Public Transit Hearing Dominated by People Who Drove There
Of the 200 attendees who showed up to oppose the bus rapid transit line, 197 arrived by car and parked in a lot that would not exist if the BRT had been built in 2015.

A public hearing on a proposed bus rapid transit line through the Westfield corridor was dominated Tuesday by vocal opposition from approximately 200 residents, 197 of whom arrived at the hearing by car, parked in the surface parking lot adjacent to the community center, and expressed their objection to public transit from behind the steering wheels of vehicles stuck in the traffic that the BRT line is designed to alleviate.

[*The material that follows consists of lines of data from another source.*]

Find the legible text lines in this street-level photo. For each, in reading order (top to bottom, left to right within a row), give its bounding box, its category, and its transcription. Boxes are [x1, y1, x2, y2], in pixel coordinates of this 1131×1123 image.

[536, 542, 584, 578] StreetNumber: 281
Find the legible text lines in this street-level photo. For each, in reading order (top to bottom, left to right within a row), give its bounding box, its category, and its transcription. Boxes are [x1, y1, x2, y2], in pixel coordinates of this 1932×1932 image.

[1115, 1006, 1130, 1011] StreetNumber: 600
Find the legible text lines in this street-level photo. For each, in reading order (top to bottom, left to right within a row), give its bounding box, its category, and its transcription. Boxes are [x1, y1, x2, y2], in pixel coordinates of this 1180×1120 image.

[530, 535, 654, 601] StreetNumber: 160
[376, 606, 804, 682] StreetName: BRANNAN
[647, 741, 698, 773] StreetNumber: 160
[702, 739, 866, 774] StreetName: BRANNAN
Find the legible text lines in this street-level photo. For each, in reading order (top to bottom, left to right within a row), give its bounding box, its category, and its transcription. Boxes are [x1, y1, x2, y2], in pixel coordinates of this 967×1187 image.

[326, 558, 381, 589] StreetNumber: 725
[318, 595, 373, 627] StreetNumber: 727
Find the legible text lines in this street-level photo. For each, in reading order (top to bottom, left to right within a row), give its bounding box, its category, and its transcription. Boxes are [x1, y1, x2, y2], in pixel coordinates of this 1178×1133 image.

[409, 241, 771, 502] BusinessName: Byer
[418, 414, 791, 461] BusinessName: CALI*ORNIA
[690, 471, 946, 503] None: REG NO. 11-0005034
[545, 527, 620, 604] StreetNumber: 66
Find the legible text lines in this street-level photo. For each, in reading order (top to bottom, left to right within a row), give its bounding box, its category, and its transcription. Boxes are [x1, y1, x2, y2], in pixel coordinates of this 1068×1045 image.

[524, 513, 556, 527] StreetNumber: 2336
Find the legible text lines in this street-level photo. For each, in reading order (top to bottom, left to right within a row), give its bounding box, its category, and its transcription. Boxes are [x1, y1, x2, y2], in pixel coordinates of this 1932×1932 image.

'I don't want a bus running through my neighborhood,' said resident Carl Cul-de-sac from his idling Ford Explorer in the parking lot overflow area. 'There's already too much traffic. Adding buses will make it worse.' When asked how he traveled to the hearing, he said, 'I drove, obviously. There's no other way to get here. That's my point.'
Transportation planner Diane Headway noted the irony without pleasure. 'The parking lot where 197 cars are currently idling is the exact site where the BRT station would be built,' she said. 'If we'd approved this line in 2015 when it was first proposed, these people could have taken the bus to the hearing about the bus. Instead, they drove, created traffic, and are now citing traffic as a reason not to build the thing that would reduce traffic.'
The opposition's stated concerns included increased noise (the proposed electric buses are quieter than the traffic currently on the corridor), decreased property values (studies show BRT increases adjacent property values by 10-25 percent), and 'the kind of people who ride buses,' a comment that drew no elaboration from the speaker and considerable silence from the room.
The hearing ran two hours over its scheduled time, primarily because attendees kept leaving to feed parking meters.
AI-generated satirical fiction. Not real news.